Electronic design files:
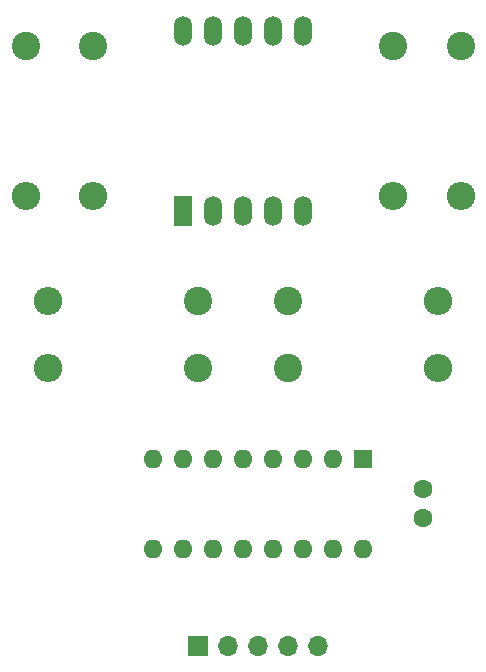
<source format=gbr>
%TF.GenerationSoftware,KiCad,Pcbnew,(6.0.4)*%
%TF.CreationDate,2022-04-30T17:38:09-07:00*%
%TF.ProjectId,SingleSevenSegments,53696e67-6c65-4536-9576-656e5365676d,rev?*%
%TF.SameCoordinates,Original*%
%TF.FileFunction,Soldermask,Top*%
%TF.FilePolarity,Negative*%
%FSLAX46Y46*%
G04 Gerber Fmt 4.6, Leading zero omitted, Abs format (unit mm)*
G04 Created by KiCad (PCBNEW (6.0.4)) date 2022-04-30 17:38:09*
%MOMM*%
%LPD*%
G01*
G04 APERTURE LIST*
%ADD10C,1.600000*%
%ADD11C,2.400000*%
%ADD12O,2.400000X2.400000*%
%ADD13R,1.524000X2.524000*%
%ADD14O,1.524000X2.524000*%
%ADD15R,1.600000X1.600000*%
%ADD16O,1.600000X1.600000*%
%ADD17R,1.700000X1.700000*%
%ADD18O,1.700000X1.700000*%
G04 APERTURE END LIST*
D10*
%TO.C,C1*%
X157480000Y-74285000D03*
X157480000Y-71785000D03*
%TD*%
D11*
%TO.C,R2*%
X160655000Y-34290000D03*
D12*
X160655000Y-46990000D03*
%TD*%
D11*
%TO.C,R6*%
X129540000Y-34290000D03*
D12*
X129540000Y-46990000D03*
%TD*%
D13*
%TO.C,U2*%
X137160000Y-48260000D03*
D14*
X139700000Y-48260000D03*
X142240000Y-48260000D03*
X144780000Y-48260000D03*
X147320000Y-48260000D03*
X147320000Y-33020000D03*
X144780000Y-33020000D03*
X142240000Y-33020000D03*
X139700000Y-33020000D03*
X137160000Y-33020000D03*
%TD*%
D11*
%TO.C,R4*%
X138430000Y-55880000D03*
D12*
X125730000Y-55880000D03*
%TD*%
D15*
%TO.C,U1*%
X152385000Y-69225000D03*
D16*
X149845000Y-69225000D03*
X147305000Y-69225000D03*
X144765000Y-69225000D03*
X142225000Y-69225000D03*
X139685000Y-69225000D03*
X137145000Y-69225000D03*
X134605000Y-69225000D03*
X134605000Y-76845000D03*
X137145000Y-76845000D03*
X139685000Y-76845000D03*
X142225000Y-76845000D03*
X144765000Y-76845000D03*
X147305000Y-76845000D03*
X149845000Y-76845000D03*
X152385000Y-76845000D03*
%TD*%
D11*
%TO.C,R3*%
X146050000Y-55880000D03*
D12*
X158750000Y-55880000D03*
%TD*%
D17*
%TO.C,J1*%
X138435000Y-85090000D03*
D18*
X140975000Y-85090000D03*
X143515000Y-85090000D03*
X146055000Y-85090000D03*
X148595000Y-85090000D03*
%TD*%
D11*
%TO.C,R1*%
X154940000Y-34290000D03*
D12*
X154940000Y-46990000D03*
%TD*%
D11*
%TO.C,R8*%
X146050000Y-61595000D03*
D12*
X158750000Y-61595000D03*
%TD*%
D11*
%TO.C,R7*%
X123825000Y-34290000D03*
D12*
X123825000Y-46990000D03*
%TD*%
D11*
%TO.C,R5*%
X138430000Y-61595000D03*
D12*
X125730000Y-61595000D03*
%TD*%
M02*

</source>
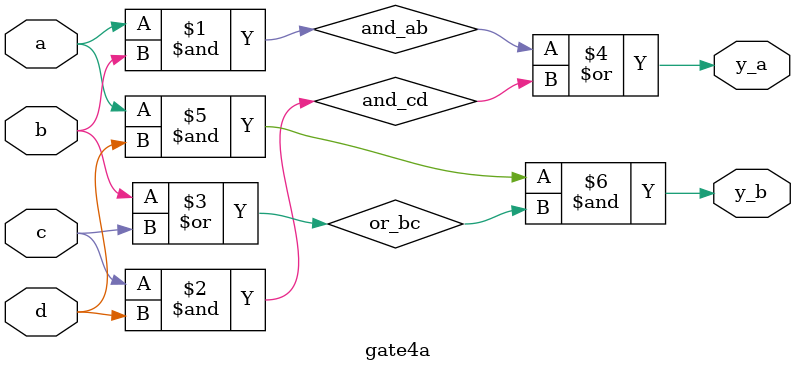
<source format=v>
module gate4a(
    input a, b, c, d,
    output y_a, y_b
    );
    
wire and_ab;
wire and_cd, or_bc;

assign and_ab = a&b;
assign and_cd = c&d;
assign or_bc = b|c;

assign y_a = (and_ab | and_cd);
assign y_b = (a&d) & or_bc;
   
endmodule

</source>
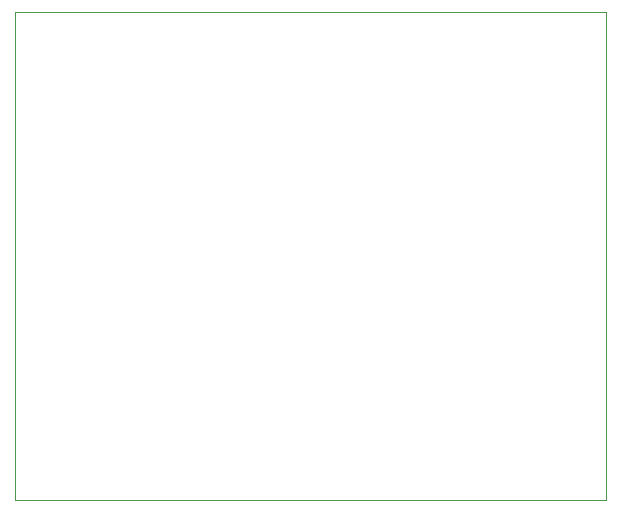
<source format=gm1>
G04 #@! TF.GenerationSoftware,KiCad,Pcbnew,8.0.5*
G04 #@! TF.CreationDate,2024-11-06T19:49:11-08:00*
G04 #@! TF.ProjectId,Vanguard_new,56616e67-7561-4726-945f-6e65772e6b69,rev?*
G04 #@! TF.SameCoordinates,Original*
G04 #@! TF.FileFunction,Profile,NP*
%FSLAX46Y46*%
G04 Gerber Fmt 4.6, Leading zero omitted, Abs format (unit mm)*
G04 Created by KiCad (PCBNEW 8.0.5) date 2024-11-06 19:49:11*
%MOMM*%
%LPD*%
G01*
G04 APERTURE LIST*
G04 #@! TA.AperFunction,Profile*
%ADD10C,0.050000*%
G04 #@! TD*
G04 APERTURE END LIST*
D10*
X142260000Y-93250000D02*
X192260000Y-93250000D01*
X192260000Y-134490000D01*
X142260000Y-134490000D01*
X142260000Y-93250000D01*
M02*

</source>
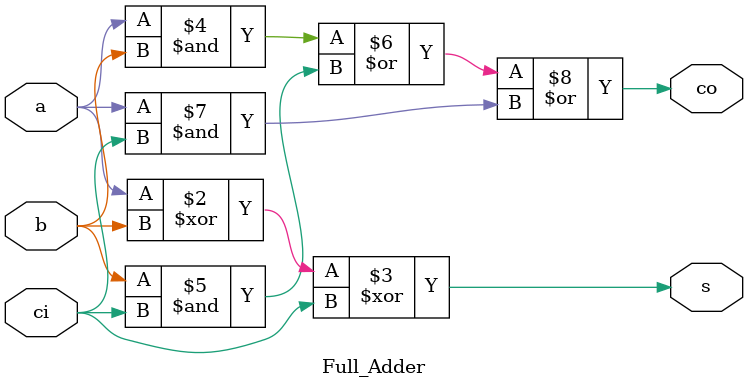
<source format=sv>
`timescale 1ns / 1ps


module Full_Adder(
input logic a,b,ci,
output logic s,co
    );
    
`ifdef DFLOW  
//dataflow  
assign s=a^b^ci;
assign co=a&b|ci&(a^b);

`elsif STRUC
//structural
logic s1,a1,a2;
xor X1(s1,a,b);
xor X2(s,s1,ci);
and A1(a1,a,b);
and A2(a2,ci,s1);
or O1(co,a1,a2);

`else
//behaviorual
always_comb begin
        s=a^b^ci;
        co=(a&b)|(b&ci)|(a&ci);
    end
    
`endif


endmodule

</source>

TASK OBJECTIVE >>
Could you reproduce the data above exactly, without its pictures?

RESPONSE >>
<source format=gbr>
%TF.GenerationSoftware,KiCad,Pcbnew,(6.0.4)*%
%TF.CreationDate,2022-04-30T17:38:09-07:00*%
%TF.ProjectId,SingleSevenSegments,53696e67-6c65-4536-9576-656e5365676d,rev?*%
%TF.SameCoordinates,Original*%
%TF.FileFunction,Soldermask,Top*%
%TF.FilePolarity,Negative*%
%FSLAX46Y46*%
G04 Gerber Fmt 4.6, Leading zero omitted, Abs format (unit mm)*
G04 Created by KiCad (PCBNEW (6.0.4)) date 2022-04-30 17:38:09*
%MOMM*%
%LPD*%
G01*
G04 APERTURE LIST*
%ADD10C,1.600000*%
%ADD11C,2.400000*%
%ADD12O,2.400000X2.400000*%
%ADD13R,1.524000X2.524000*%
%ADD14O,1.524000X2.524000*%
%ADD15R,1.600000X1.600000*%
%ADD16O,1.600000X1.600000*%
%ADD17R,1.700000X1.700000*%
%ADD18O,1.700000X1.700000*%
G04 APERTURE END LIST*
D10*
%TO.C,C1*%
X157480000Y-74285000D03*
X157480000Y-71785000D03*
%TD*%
D11*
%TO.C,R2*%
X160655000Y-34290000D03*
D12*
X160655000Y-46990000D03*
%TD*%
D11*
%TO.C,R6*%
X129540000Y-34290000D03*
D12*
X129540000Y-46990000D03*
%TD*%
D13*
%TO.C,U2*%
X137160000Y-48260000D03*
D14*
X139700000Y-48260000D03*
X142240000Y-48260000D03*
X144780000Y-48260000D03*
X147320000Y-48260000D03*
X147320000Y-33020000D03*
X144780000Y-33020000D03*
X142240000Y-33020000D03*
X139700000Y-33020000D03*
X137160000Y-33020000D03*
%TD*%
D11*
%TO.C,R4*%
X138430000Y-55880000D03*
D12*
X125730000Y-55880000D03*
%TD*%
D15*
%TO.C,U1*%
X152385000Y-69225000D03*
D16*
X149845000Y-69225000D03*
X147305000Y-69225000D03*
X144765000Y-69225000D03*
X142225000Y-69225000D03*
X139685000Y-69225000D03*
X137145000Y-69225000D03*
X134605000Y-69225000D03*
X134605000Y-76845000D03*
X137145000Y-76845000D03*
X139685000Y-76845000D03*
X142225000Y-76845000D03*
X144765000Y-76845000D03*
X147305000Y-76845000D03*
X149845000Y-76845000D03*
X152385000Y-76845000D03*
%TD*%
D11*
%TO.C,R3*%
X146050000Y-55880000D03*
D12*
X158750000Y-55880000D03*
%TD*%
D17*
%TO.C,J1*%
X138435000Y-85090000D03*
D18*
X140975000Y-85090000D03*
X143515000Y-85090000D03*
X146055000Y-85090000D03*
X148595000Y-85090000D03*
%TD*%
D11*
%TO.C,R1*%
X154940000Y-34290000D03*
D12*
X154940000Y-46990000D03*
%TD*%
D11*
%TO.C,R8*%
X146050000Y-61595000D03*
D12*
X158750000Y-61595000D03*
%TD*%
D11*
%TO.C,R7*%
X123825000Y-34290000D03*
D12*
X123825000Y-46990000D03*
%TD*%
D11*
%TO.C,R5*%
X138430000Y-61595000D03*
D12*
X125730000Y-61595000D03*
%TD*%
M02*

</source>
<source format=v>
module gate4a(
    input a, b, c, d,
    output y_a, y_b
    );
    
wire and_ab;
wire and_cd, or_bc;

assign and_ab = a&b;
assign and_cd = c&d;
assign or_bc = b|c;

assign y_a = (and_ab | and_cd);
assign y_b = (a&d) & or_bc;
   
endmodule

</source>
<source format=gm1>
G04 #@! TF.GenerationSoftware,KiCad,Pcbnew,8.0.5*
G04 #@! TF.CreationDate,2024-11-06T19:49:11-08:00*
G04 #@! TF.ProjectId,Vanguard_new,56616e67-7561-4726-945f-6e65772e6b69,rev?*
G04 #@! TF.SameCoordinates,Original*
G04 #@! TF.FileFunction,Profile,NP*
%FSLAX46Y46*%
G04 Gerber Fmt 4.6, Leading zero omitted, Abs format (unit mm)*
G04 Created by KiCad (PCBNEW 8.0.5) date 2024-11-06 19:49:11*
%MOMM*%
%LPD*%
G01*
G04 APERTURE LIST*
G04 #@! TA.AperFunction,Profile*
%ADD10C,0.050000*%
G04 #@! TD*
G04 APERTURE END LIST*
D10*
X142260000Y-93250000D02*
X192260000Y-93250000D01*
X192260000Y-134490000D01*
X142260000Y-134490000D01*
X142260000Y-93250000D01*
M02*

</source>
<source format=sv>
`timescale 1ns / 1ps


module Full_Adder(
input logic a,b,ci,
output logic s,co
    );
    
`ifdef DFLOW  
//dataflow  
assign s=a^b^ci;
assign co=a&b|ci&(a^b);

`elsif STRUC
//structural
logic s1,a1,a2;
xor X1(s1,a,b);
xor X2(s,s1,ci);
and A1(a1,a,b);
and A2(a2,ci,s1);
or O1(co,a1,a2);

`else
//behaviorual
always_comb begin
        s=a^b^ci;
        co=(a&b)|(b&ci)|(a&ci);
    end
    
`endif


endmodule

</source>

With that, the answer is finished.